I learned that you can't be overwhelmed by the exercise thing. You NEED thirty minutes moderate aerobic exercise every week, and researchers now know that you can divide that into ten minute increments and still have benefits. I tend to walk thirty minutes five days or on occasion jump into the pool. If you exercise even more intensely (say, play tennis or "exercise walk") you may need less. This doesn't have to be at a gym, it can be walking around your neighborhood, driving to the store, pushing your lawn mower. If you only have time, walk fifteen minutes twice a day. Don't let the neighbor who jogs five miles after work make you feel like an underachiever. If you do that, my experience says you'll end up doing nothing.
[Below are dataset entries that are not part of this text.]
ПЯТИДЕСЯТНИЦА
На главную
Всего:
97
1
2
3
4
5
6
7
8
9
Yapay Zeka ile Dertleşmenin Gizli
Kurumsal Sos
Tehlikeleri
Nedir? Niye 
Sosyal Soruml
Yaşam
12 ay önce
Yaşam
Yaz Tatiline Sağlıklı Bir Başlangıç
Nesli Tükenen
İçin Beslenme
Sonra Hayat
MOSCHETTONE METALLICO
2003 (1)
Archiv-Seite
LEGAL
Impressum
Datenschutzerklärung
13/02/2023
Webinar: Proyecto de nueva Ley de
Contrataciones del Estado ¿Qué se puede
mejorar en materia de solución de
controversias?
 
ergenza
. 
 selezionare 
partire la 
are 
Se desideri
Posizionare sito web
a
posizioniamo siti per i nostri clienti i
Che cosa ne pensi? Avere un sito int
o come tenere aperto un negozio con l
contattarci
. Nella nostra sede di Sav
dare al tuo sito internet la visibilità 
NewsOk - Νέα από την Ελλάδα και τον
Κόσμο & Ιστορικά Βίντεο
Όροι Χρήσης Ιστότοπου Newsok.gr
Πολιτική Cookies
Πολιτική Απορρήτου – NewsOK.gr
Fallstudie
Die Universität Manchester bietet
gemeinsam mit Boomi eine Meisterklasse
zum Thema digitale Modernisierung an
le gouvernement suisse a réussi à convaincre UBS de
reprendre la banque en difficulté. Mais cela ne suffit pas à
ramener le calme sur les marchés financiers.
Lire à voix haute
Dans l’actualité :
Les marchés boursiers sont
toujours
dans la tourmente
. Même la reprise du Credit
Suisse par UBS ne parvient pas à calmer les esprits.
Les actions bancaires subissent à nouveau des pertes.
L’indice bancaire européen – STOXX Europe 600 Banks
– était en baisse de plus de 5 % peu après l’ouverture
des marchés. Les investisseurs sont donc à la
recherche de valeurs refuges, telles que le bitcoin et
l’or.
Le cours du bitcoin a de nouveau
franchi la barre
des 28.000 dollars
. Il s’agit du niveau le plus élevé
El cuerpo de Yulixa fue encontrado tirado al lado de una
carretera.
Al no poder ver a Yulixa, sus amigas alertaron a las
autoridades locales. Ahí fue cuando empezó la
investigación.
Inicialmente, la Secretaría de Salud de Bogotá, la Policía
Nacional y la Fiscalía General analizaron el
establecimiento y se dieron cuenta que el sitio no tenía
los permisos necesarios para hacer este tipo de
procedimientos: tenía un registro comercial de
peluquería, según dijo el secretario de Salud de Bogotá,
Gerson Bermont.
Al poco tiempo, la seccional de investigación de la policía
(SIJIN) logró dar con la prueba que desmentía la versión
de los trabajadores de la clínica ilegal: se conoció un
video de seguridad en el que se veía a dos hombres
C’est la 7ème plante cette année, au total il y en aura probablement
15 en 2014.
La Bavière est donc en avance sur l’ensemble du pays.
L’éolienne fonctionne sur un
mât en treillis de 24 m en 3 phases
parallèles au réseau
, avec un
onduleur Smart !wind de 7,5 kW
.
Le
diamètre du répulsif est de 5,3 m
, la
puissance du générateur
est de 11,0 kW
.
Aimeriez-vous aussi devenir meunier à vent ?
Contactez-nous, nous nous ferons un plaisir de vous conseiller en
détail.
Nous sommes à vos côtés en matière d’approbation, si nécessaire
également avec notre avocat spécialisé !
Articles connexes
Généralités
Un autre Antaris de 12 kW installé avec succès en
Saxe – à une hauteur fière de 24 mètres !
Common wisdom aside, little things DO matter in eating or exercise. When I was recovering from my injury but not leaving the house, I would make it a game to be less than efficient around the house, spending ten minutes carrying things from room to room to put away, just to get more movement. Something is aways better than nothing
An old friend once told me that if I continued to exercise at the local fitness center, I would become addicted. My answer to that is still no, not a chance. There are many days I have to force myself to walk. Still, I do feel better when I walk, so in a sense it is part of my routine.
For me, it was not just about the aerobic benefits. Walking was not enough. Especially as we age, we need to build strength and healthy bones. This was the hardest part for me. I finally found an online routine that allowed me to do this one sitting, with bands. I still don't follow through with this twice a week. It's an ongoing challenge......
Common wisdom says to exercise with a friend. I actually found that I prefer to walk alone. This seems to be the time when I am most creative with my mental calculator at work. For me, I don't want to have to talk with someone-even though I leave semi alone, this has become my me time, I guess.
When it came to food, I simply decided I would eat more healthily and see what happened. For me, this meant eating a large salad before dinner and lunch, and increasing my fruits and veggies to more than five. I also lowered fat except for butter (low fat cream cheese, sour cream, cheese and salad dressing). I also tried to give up on "fake" food, which meant I cut way down on soda (my cold caffeine). It also meant though that I still eat real sugar, because I don't eat artificial things.
I continue to strive to be more healthy-I include exercise on a daily basis and eat healthy foods, while still enjoying gourmet food and my baking addiction. My numbers have gone down, my stamina has increased and my retirement life is full. Along the way I lost a great deal of weight (seventy pounds), no weight, and then some weight here and there. The end result is that I am a healthier, if not thin, me. That's what it's all about, after all.